::: Page extract :::
The Quakers have improved their record by an average of five and a half games per season since Mike McLaughlin took over, from 2-26 three years ago to 13-15 last season.

Friday night, Penn opens its season at Norfolk State. The Quakers return 11 players, including junior Alyssa Baron and sophomore Kara Bonenberger — the two reigning Big 5 Rookies of the Year.

“We’re ready to go,” McLaughlin said .

The Red and Blue are looking to secure their first winning season since 2004-05. Improvement must begin on the offensive side, where they ranked No. 310 of 336 nationally in field goal percentage and No. 224 of 241 in three-point percentage a year ago.

“It’s getting easier baskets instead of setting up in our halfcourt and having to run against a setup defense,” Baron said. “It’s pushing the ball in transition and being able to get easier shots.”

Defense has been the strong suit of past McLaughlin-led teams. Last year, opponents averaged 57.5 points per game, the second-best mark in the Ancient Eight.

With a schedule featuring two preseason top-25 teams in Virginia and Ivy foe Princeton, the Quakers have a difficult road ahead.

“Right now Princeton is a huge challenge for us and our league,” McLaughlin stated. “They are really good, so that’s a challenge. Those are the two most difficult games on our schedule.”
:::
> Aim of the exercise
Write the next part of the Quakers season preview, picking up after its final sentence. The records that come after this article have no connection to it.
::: Provided information :::
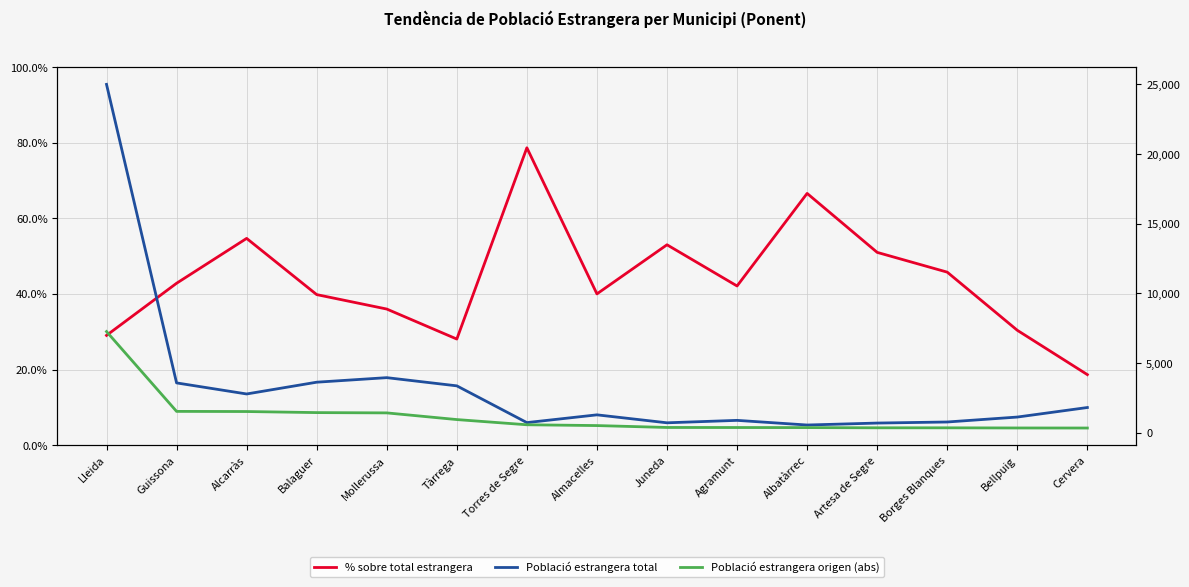

Does the chart have visible grid lines?

Yes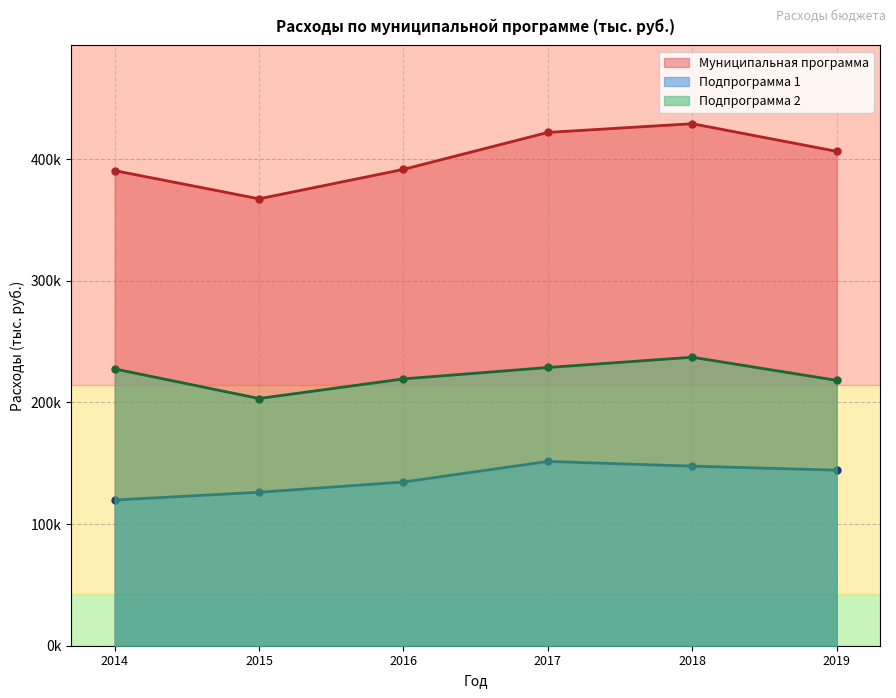

What is the total value across all series at 2018?

813882.5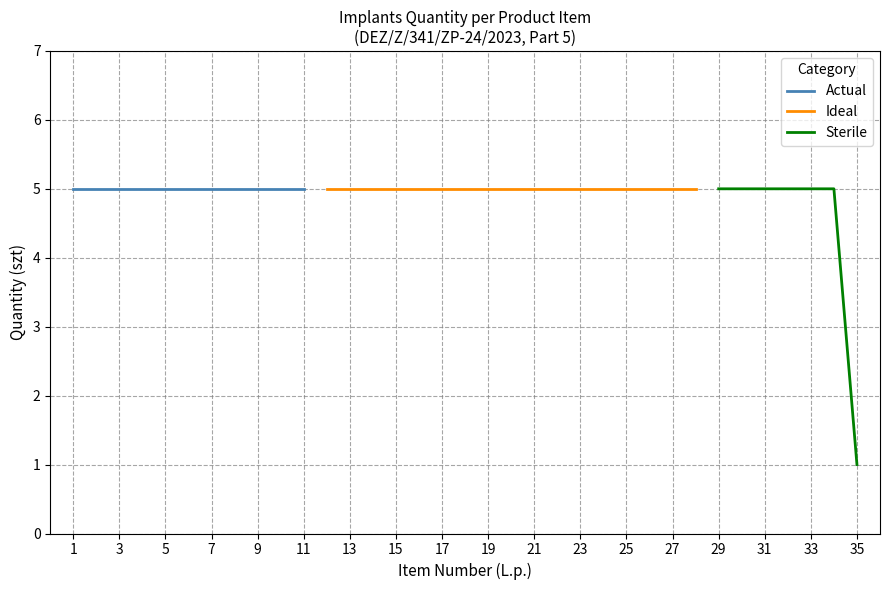

True or false: Ideal and Actual cross at least once.

False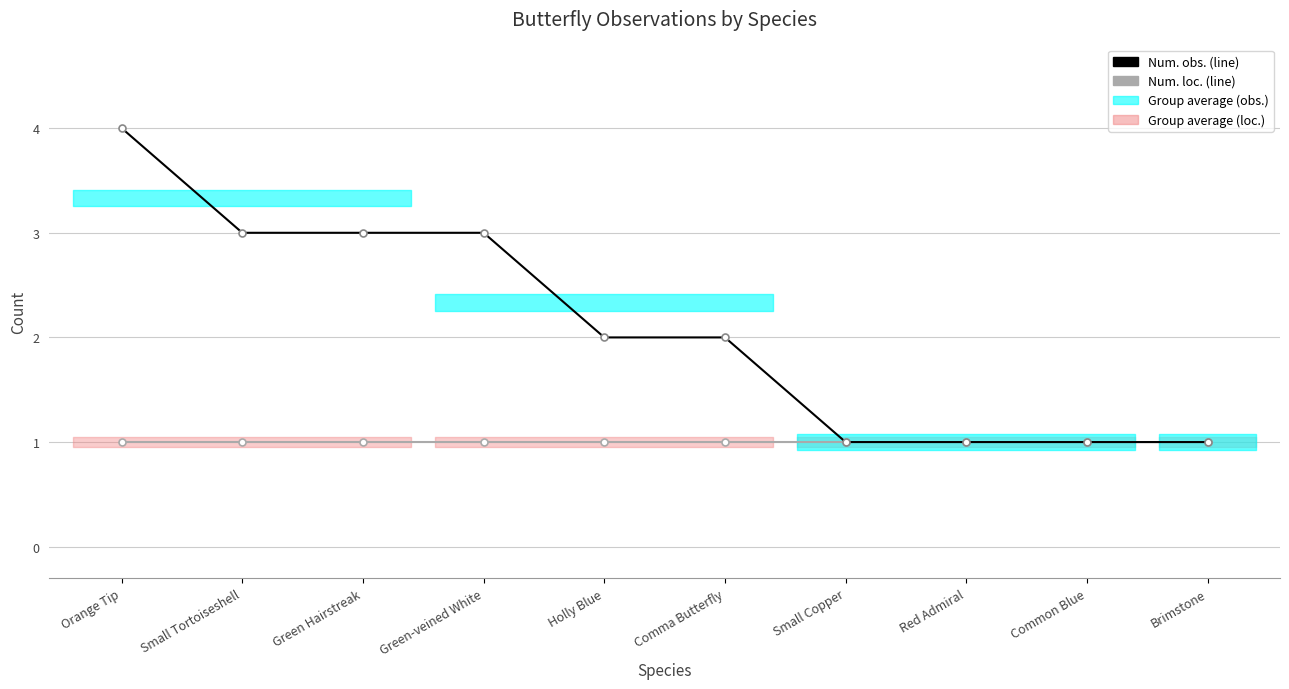

How many lines are shown in the chart?

2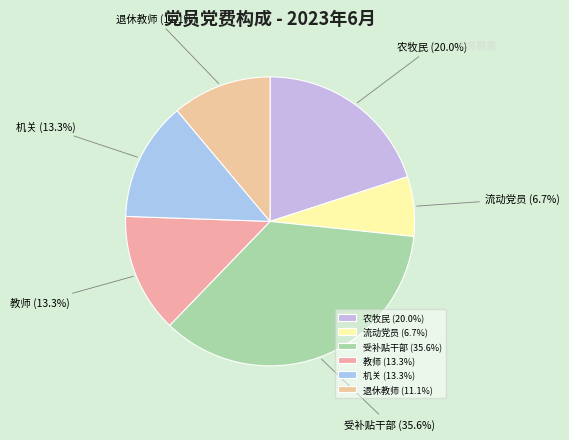

Does any single category account for the majority?

No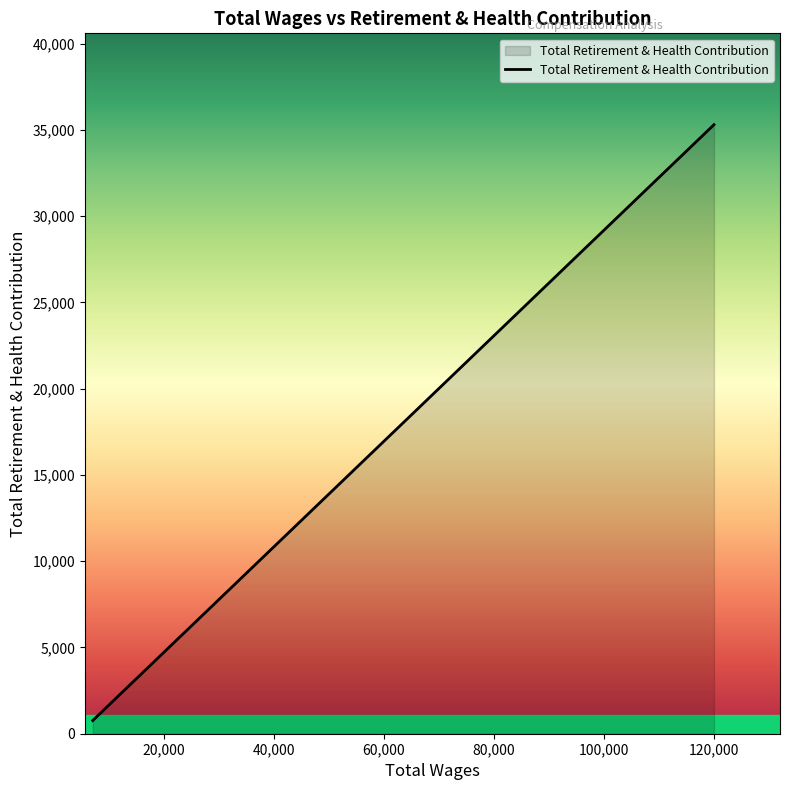

At which category does the chart reach its minimum across all series?

7122.0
:::
> Result below
The City 6 has also haunted the Quakers under McLaughlin, under whom Penn is a combined 2-13 against Villanova, Temple, St. Joseph’s, La Salle and Drexel. Hosting four of the five contests — the lone road game coming down the street at Drexel — should give the Red and Blue an edge.

“It’s tough because the Big 5 teams are very good, and put Drexel in the mix as well,” McLaughlin said.

While the goal is always an Ivy League championship, the toughest task for the Quakers is Princeton, which has won the last three league titles. The Ivy slate begins against the Tigers on Jan. 12 and ends against them on March 12 at the Palestra.

The Quakers will need offensive production from players not named Bonenberger or Baron to be successful. Only five times last season did another player lead the team in scoring.

“Who is going to be our third and our fourth consistent scorer? I think we have some pieces,” McLaughlin said.

For the second consecutive season, an Ivy League preseason media poll picked the Red and Blue to finish fourth. With so much returning talent and potential to improve even more, all eyes will be on the Quakers to see if their upward trend can continue.

Baron predicts it will.

“I think this year will be the year,” she said.